◆ Tasks and exercises:
[1] Answer these from the passage about Christopher Hitchens:
(a) Which writer does the author say Hitchens should read?
(b) Who described Hitchens as a "drink-soaked former Trotskyist popinjay"?
(c) Which source is said to give an accurate translation of Hitchens' remarks?
[2] Write out the stretch of the passage about Christopher Hitchens from "Voodoo Knickers has" through "an idiot, sir.", copying it word for word.
[3] In one to three sentences, explain why the passage about Christopher Hitchens says he should read Robert Pape.

Christopher Hitchens is a follower of "they hate us for our freedom" school of thought. "We know very well what the 'grievances' of the jihadists are. The grievance of seeing unveiled women. The grievance of the existence, not of the State of Israel, but of the Jewish people. The grievance of the heresy of democracy, which impedes the imposition of sharia law. The grievance of a work of fiction written by an Indian living in London." He should read Robert Pape, who argues convincingly that their grievance is actually foreign military occupation.

Voodoo Knickers has an accurate translation of Hitchens' remarks:
Ronny: England Bombings non indicative of winning war on terrorism status.and adds:
Bitchens: Unrelated rant, I know salman rushdie natch, saddam harbored abu nidal long live the war on TERRAH!
Ronny: but…
Bitchens: terrorists are totally irrational and have no concievable reason to attack britain, you’re an idiot, sir.
changing the subject doesn’t count as winning the debate in my book.It doesn't in my book either. Neither does being a pompous, pretentious asshole, nor a "drink-soaked former Trotskyist popinjay," as George Galloway described Hitchens. (Galloway also said to Hitchens: "Your hands are shaking. You badly need another drink.") No, I am not sure what the hell a 'popinjay' is, but it doesn't sound good.

(Stored data entries)

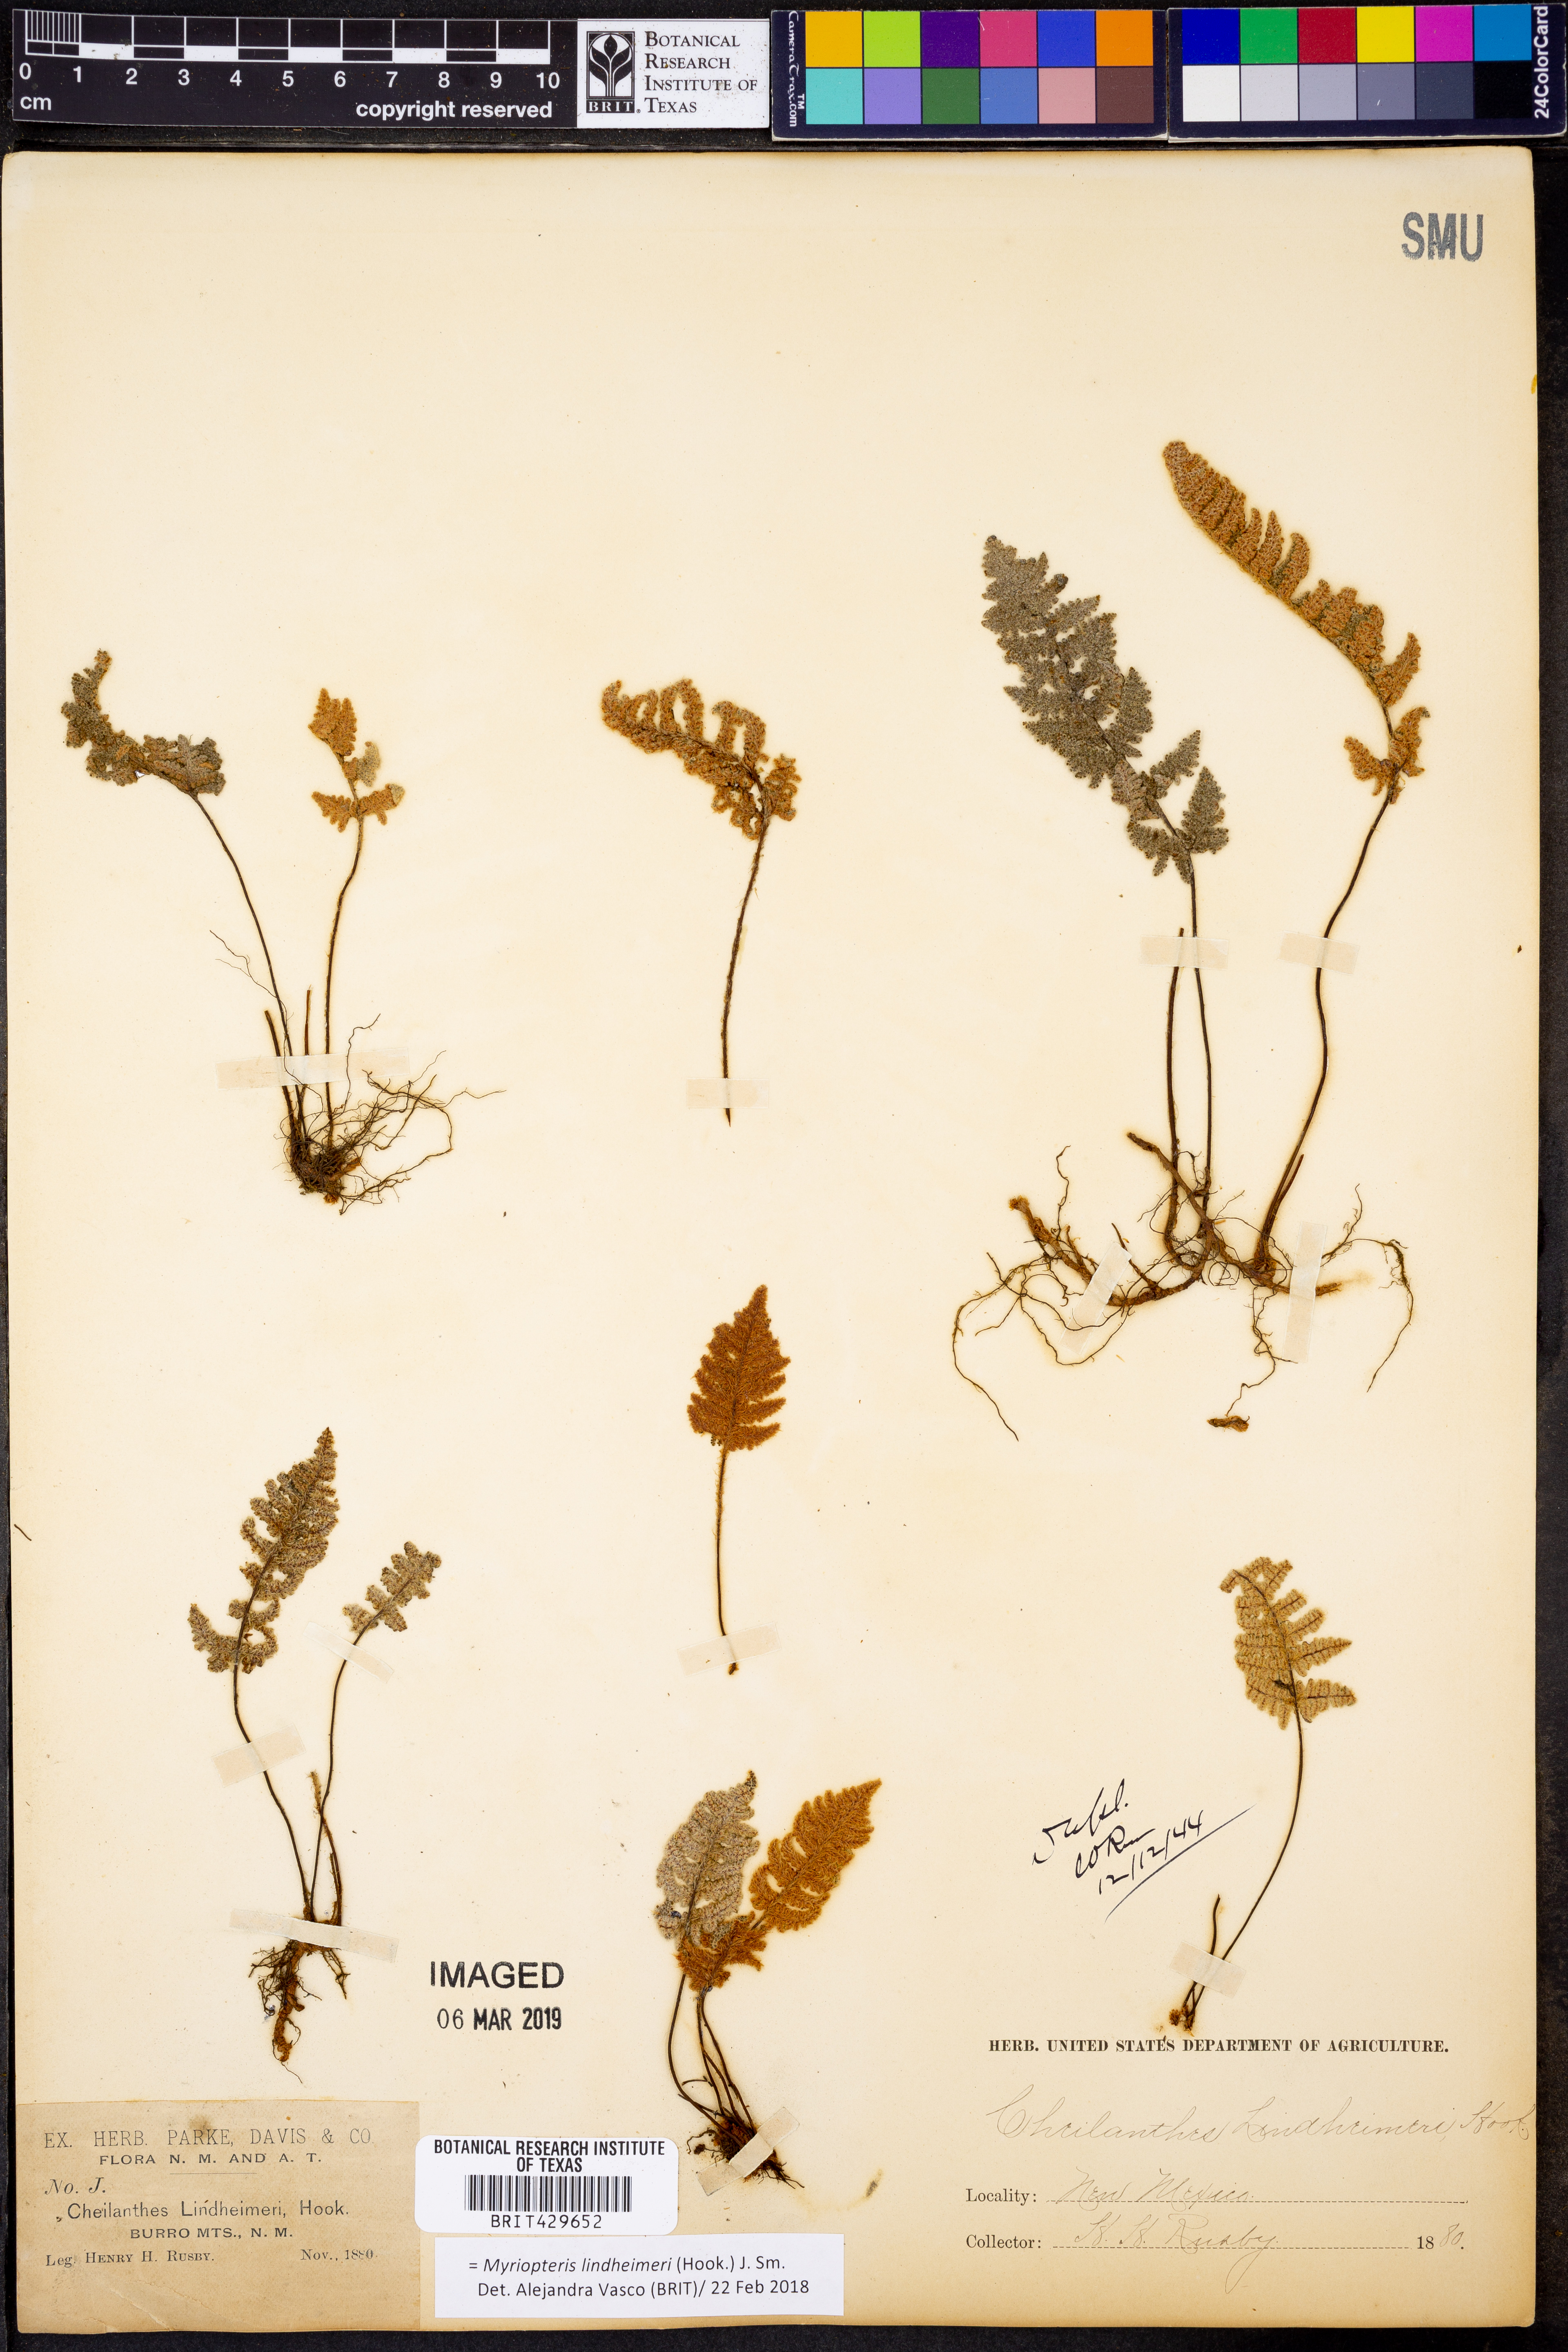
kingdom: Plantae
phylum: Tracheophyta
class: Polypodiopsida
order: Polypodiales
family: Pteridaceae
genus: Myriopteris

◆ List of answers:
[1]
(a) Robert Pape
(b) George Galloway
(c) Voodoo Knickers

[2]
Voodoo Knickers has an accurate translation of Hitchens' remarks:
Ronny: England Bombings non indicative of winning war on terrorism status.and adds:
Bitchens: Unrelated rant, I know salman rushdie natch, saddam harbored abu nidal long live the war on TERRAH!
Ronny: but…
Bitchens: terrorists are totally irrational and have no concievable reason to attack britain, you’re an idiot, sir.

[3] Robert Pape argues convincingly that the jihadists' grievance is actually foreign military occupation. This goes against Hitchens' view that they hate things like unveiled women, democracy, and the Jewish people.